» Task brief
Return the following from the records below: each line, word for word, starting with the line that contains "right eye: (247, 313)" and going on through the line that contains "left hip: (457, 326)", with nothing outside that range.

^^^^^^^^

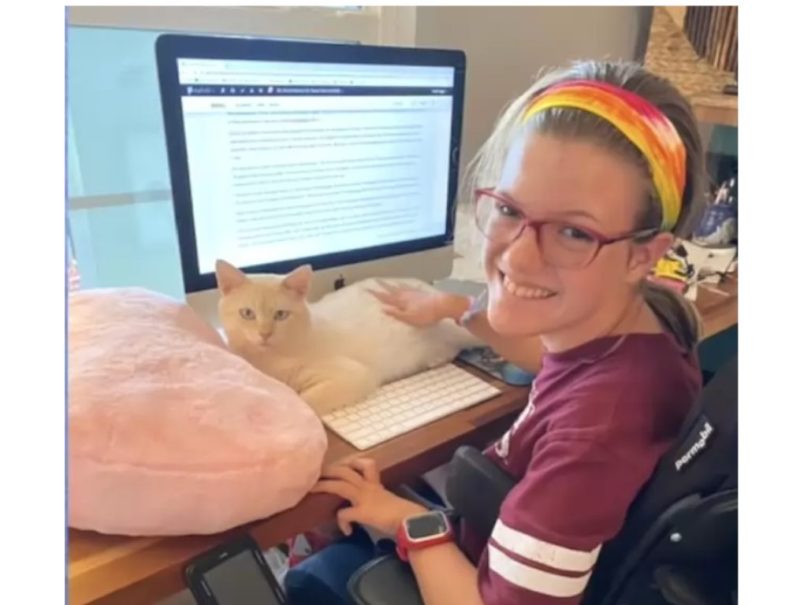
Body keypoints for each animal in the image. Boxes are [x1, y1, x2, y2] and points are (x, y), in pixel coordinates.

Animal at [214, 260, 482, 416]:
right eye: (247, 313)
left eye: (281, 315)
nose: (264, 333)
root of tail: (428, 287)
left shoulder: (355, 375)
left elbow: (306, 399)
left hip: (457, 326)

^^^^^^^^

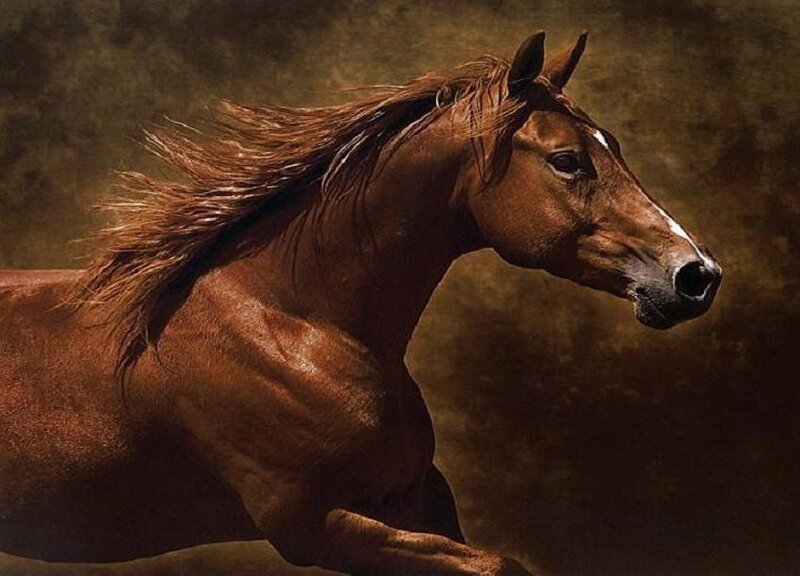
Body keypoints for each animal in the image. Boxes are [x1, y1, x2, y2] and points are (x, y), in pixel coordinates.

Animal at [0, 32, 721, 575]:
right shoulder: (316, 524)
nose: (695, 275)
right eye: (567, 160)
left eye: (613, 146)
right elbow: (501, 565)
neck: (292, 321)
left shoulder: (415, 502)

^^^^^^^^

» Response to this task
right eye: (247, 313)
left eye: (281, 315)
nose: (264, 333)
root of tail: (428, 287)
left shoulder: (355, 375)
left elbow: (306, 399)
left hip: (457, 326)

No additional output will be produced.